In this article, we learn about Linux's different kernel signals, explaining their purposes and how they work together to keep your system running smoothly.

Kernel signals are a crucial part of the Linux Operating System, and understanding how it works is essential if we want to delve deeper into Linux. In a nutshell Kernel Signals are a mechanism through which the kernel communicates with running processes.

Let's learn about Kernel Signals and how it works.

How Kernel Signals Work?

Kernel signals are software interrupts that are delivered to processes. These signals are triggered by various events like user input (pressing CTRL+C), hardware exceptions (memory saturation, divide by 0), and software events (timeouts). When a signal is generated, the kernel will interrupt the normal flow of execution of a particular process and handle the signal according to the signal disposition.

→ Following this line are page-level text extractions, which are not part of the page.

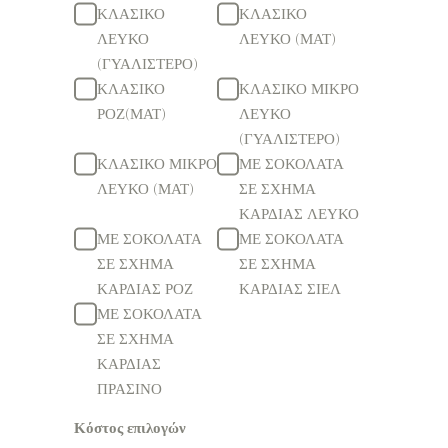
ΚΛΑΣΙΚΟ
ΚΛΑΣΙΚΟ
ΛΕΥΚΟ
ΛΕΥΚΟ (ΜΑΤ)
(ΓΥΑΛΙΣΤΕΡΟ)
ΚΛΑΣΙΚΟ
ΚΛΑΣΙΚΟ ΜΙΚΡΟ
ΡΟΖ(ΜΑΤ)
ΛΕΥΚΟ
(ΓΥΑΛΙΣΤΕΡΟ)
ΚΛΑΣΙΚΟ ΜΙΚΡΟ
ΜΕ ΣΟΚΟΛΑΤΑ
ΛΕΥΚΟ (ΜΑΤ)
ΣΕ ΣΧΗΜΑ
ΚΑΡΔΙΑΣ ΛΕΥΚΟ
ΜΕ ΣΟΚΟΛΑΤΑ
ΜΕ ΣΟΚΟΛΑΤΑ
ΣΕ ΣΧΗΜΑ
ΣΕ ΣΧΗΜΑ
ΚΑΡΔΙΑΣ ΡΟΖ
ΚΑΡΔΙΑΣ ΣΙΕΛ
ΜΕ ΣΟΚΟΛΑΤΑ
ΣΕ ΣΧΗΜΑ
ΚΑΡΔΙΑΣ
ΠΡΑΣΙΝΟ
Κόστος επιλογών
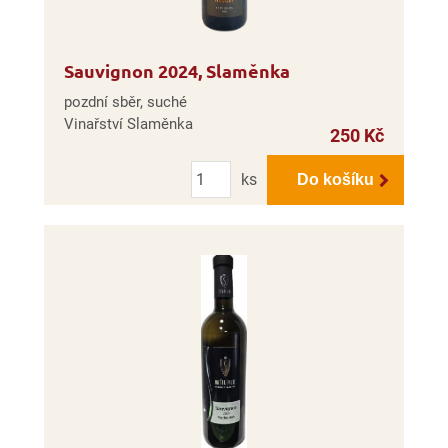
Sauvignon 2024, Slaměnka
pozdní sběr, suché
Vinařství Slaměnka
250 Kč
Počet
ks
Do košíku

Signal Disposition: Signal disposition refers to how a process chooses to handle or respond to a particular signal when it is delivered by the kernel. There are three possible signal dispositions in Linux:

Types of Signal Dispositions

a. Ignore Signal: The process can ignore certain types of Signals.

b. Terminate the process: Signals like SIGKILL, SIGTERM will terminate the process.

c. Catch and Handle: The process can define a signal handler to catch and handle signals in a custom way. For example, in Python, using the code below will handle the CTRL+C signal (SIGINT) and provide a message as output.

except KeyboardInterrupt:
        print("\nInterrupted by user with SIGINT. Exiting...")

Signal Interrupt Handling in Python3

Different Types of Kernel Signals

There are several standard signals in Linux, each with a specific purpose and behaviour. If a signal suited for a hard kill is used to kill processes indiscriminately, there can be significant side effects, so it is always recommended to consider the issue before turning towards a certain signal.

Some of the most commonly used Kernel Signals are:

  1. SIGHUP (Signal Hang Up): The signal SIGHUP is sent when a controlling terminal or process is terminated. It's often used for restarting/reloading configuration files for long-running processes.
  2. SIGINT (Signal Interrupt): The signal SIGINT is sent when a user process CTRL+C to interrupt running processes.
  3. SIGQUIT (Signal Quit): The signal SIGQUIT is sent when a user presses CTRL+\ and is used to terminate a process and provide a core dump for debugging purposes.
  4. SIGKILL (Signal Kill): This is the signal for Hard Kill, a process that can be forcibly terminated by using this signal. It can neither be caught nor ignored.
  5. SIGTERM (Signal Terminate): This signal is sent to request a process to terminate itself gracefully. It's recommended to always use SIGTERM before resorting to SIGKILL. SIGTERM allows a process to close itself and handle temp files, etc, that it has created, SIGKILL will kill the process without giving it time to clean up.
  6. SIGSEV (Signal Segmentation Violation): This signal is raised when a process tries to access a memory location that is forbidden for access. It indicates a memory segmentation fault.
  7. SIGCHILD (Signal Child): This signal is sent to a parent process when one of its child processes terminates or stops.
  8. SIGALARM (Signal Alarm): The Signal SIGALARM can schedule timers to execute certain functions after a specified time interval.
  9. SIGTRAP (Signal Trap): The Signal SIGTRAP can be used to Trap running processes. It's useful for debugging a fault process.
  10. SIGSTOP (Signal Stop): The Signal SIGSTOP can be used to Stop running processes. It's useful for debugging a fault process.
Learn more about Kernel Signals here.

Kernel Signals Use Cases

Kernel Signals have various use cases. Some of the most common ones are listed below:

  1. Process Management: Signals are used to control the lifecycle of processes, such as terminating, stopping or resuming them.
  2. Interprocess Communication: Signals can be used to communicate between processes by sending signals directly or by using signaling mechanisms like Unix signal queues.
  3. Error Handling: Signals are used to handle errors and exceptional conditions, such as segmentation faults or illegal instructions.
  4. Job Control: In shell environments, signals are used to control the behaviour of foreground and background processes.
  5. Debugging: Signals like SIGTRAP and SIGSTOP are useful for debugging purposes, allowing developers to pause and inspect running processes.


In this blog article, we learned about Linux Kernel Signals, Signal Handling, Signal Disposition and many more concepts. Armed with this knowledge, we can now dive even deeper into Linux Kernels.